Analyst Ming-Chi Kuo projects 3–5 million iPhone Fold units in 2026, growing to 20+ million (including a second generation) in 2027. By comparison, Samsung shipped approximately 7 million Z Fold and Z Flip units combined in 2025. If Apple’s first-year projections hold, the iPhone Fold immediately becomes the best-selling foldable phone ever — in its debut year.


Frequently asked questions

When does the iPhone Fold come out?

Apple has not officially announced the iPhone Fold. The most credible reporting (Bloomberg’s Mark Gurman) points to a fall 2026 announcement alongside the iPhone 18 Pro models, with availability likely coming one to three months after the announcement event.
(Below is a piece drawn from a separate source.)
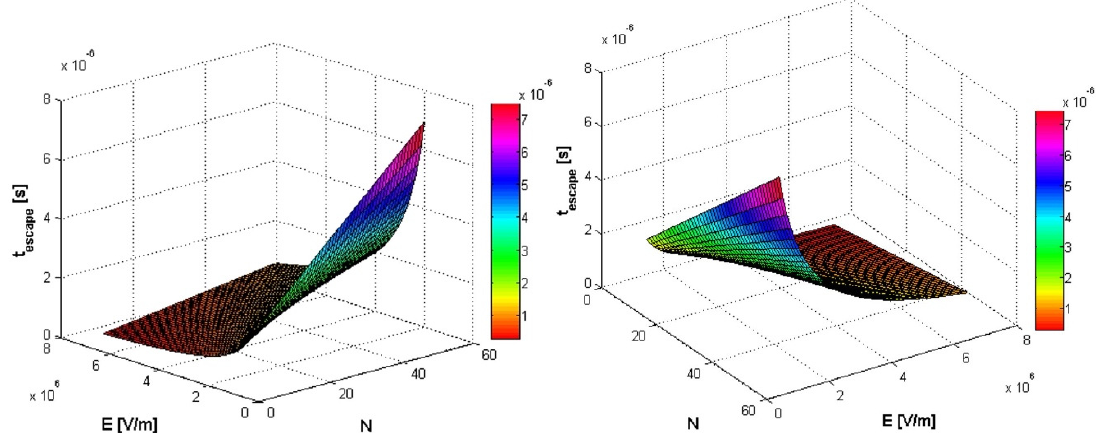
Figure 5. Simultaneous influence of both external electric field E (in the range [10 6 , 8 ∗ 10 6 ]) and monomers number N of polymer (in the range [1, 5]), on the translocation time.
Barclays analyst Tim Long projects December 2026 as the more realistic consumer availability date. Nikkei Asia reported in April 2026 that engineering delays could push the launch to 2027, but Bloomberg disputed this. Mass production is currently targeted for early August 2026, pushed from the original June target.

How much will the iPhone Fold cost?

Apple has not announced pricing. Analyst estimates converge on a starting price above $2,000. Analyst Arthur Liao’s estimate puts the base 256GB model at $1,999. The 512GB model is estimated at $2,199–$2,499, and a potential 1TB configuration could reach $2,399–$2,900. These would make the iPhone Fold Apple’s most expensive iPhone ever. All pricing estimates are based on supply chain cost analysis and Apple’s historical margin modeling — none are official.

Will the iPhone Fold have Face ID?

No. Both Mark Gurman (Bloomberg) and Ming-Chi Kuo have independently confirmed that the iPhone Fold will not have Face ID. The TrueDepth camera array required for Face ID does not fit the device’s chassis. The iPhone Fold will use Touch ID integrated into the power button, the same implementation found on the iPad Air and iPad mini.

What chip will the iPhone Fold have?

The iPhone Fold is expected to feature the Apple A20 Pro chip, built on TSMC’s 2nm process. This is the same generation chip expected in the iPhone 18 Pro and Pro Max. The A20 Pro will deliver the fastest mobile processor performance available at launch and will outperform the Snapdragon 8 Elite in the Galaxy Z Fold 7 in raw benchmark testing.

Does the iPhone Fold have a telephoto camera?

No. Ming-Chi Kuo and Mark Gurman have both independently confirmed the iPhone Fold will have a dual rear camera system — a 48MP main wide lens and a 12MP ultrawide — without a telephoto lens. 2× optical-quality zoom is achieved through in-sensor cropping, not a dedicated telephoto element. This is a meaningful trade-off compared to iPhone Pro models and the Galaxy Z Fold 7’s triple-camera system.

How big is the iPhone Fold screen?

The iPhone Fold has two displays. The inner (unfolded) display measures 7.76 inches with a 2713×1920 resolution and a 4:3 aspect ratio, comparable in size to an iPad mini (8.3 inches). The outer (folded) display measures 5.49 inches with a 2088×1422 resolution, also in 4:3 format. Both are expected to be OLED panels with 120Hz ProMotion, supplied by Samsung Display.